▸ **SEZIONE DOCUMENTO**:
((
È la guerra. Una guerra che si svolge sul campo di battaglia di tutti i media italiani. Non si tratta della solita guerra neocolonialista per il controllo delle risorse, ma una vera e propria bufera che si scatena in questi giorni tra le parti sociali che “giocano” al tiro alla corda per trattenere ognuna i propri diritti e privilegi in merito al mondo del lavoro.

Di informazione, disinformazione e controinformazione a riguardo ne viene fatta fin troppa, ed è giusto e legittimo che in un paese democratico gli occhi dell’opinione pubblica siano puntati tutti in un’unica direzione quando si tratta di avvenimenti che, nel bene o nel male, andranno ad influenzare e modificare la vita quotidiana di tutti.

Riforma del lavoro sì? Riforma del lavoro no?

Lasciamo pure che la discussione continui ad inondare le testate di tutti i giornali, ma non sarà questo il nostro caso.

L’analisi che, forse, dovrebbe essere più opportuna è un’altra, per risalire alla base dei problemi che ci hanno portato, ad oggi, a sentire la “questione” Italia come una situazione di emergenza che necessita di essere risolta nel più breve tempo possibile. Se è vero che il macrosistema non ha presupposti per esistere senza le piccole realtà, e potendo notare in maniera palese l’iniquità della politica, soprattutto negli ultimi 30 anni, non possiamo supporre che gli ingranaggi del sistema Italia possano essere oliati dall’alto di un governo, tecnico o politico che sia, che, per quanto efficiente, da solo non riuscirà mai a far ripartire la macchina del welfare.
))
▸ **SEZIONE DATI**:
((
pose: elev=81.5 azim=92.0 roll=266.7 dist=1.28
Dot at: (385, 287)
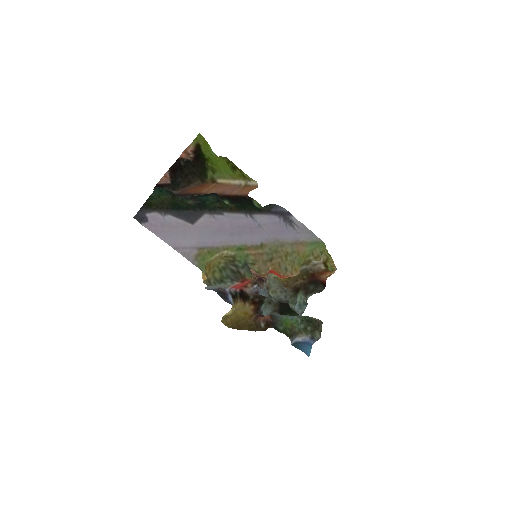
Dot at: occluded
))
▸ **CONSEGNA**: Per favore, continua il testo sulla riforma del lavoro in Italia, riprendendo subito dopo la sua ultima frase.

▸ **RISPOSTA ALL'ESERCIZIO**:
Se è altrettanto vero che la politica è corrotta, che i bisogni e gli interessi dei cittadini vengono sempre meno messi all’ordine del giorno (anche laddove essi si esprimano secondo le modalità previste dalla nostra Costituzione), allora la conclusione logica non può essere in alcun modo quella che “tanto, prima o poi, arriverà qualcuno a rimettere ordine”, che sia calato dall’alto o insediato per acclamazione. Ricordiamoci che questo meccanismo mentale è lo stesso che ha dato adito di svilupparsi alle peggiori degenerazioni della politica e dello Stato. Da che esiste la Repubblica Italiana, il sistema democratico della rappresentazione e dei partiti, nel corso degli anni, ha sempre ceduto sotto il peso delle infiltrazioni esterne e degli interessi personali, rivelando le proprie falle.

Come abbiamo potuto pensare, quasi trenta anni fa, che per sopprimere un sistema politico corrotto fin dalle fondamenta (una corruzione, peraltro, talmente diffusa che veniva, ricordiamolo, considerata un costume e non come un’anomalia, citando proprio Bettino Craxi) potesse cambiare radicalmente, semplicemente cambiando simboli e volti, ma lasciando inalterata l’impalcatura che aveva appena ceduto?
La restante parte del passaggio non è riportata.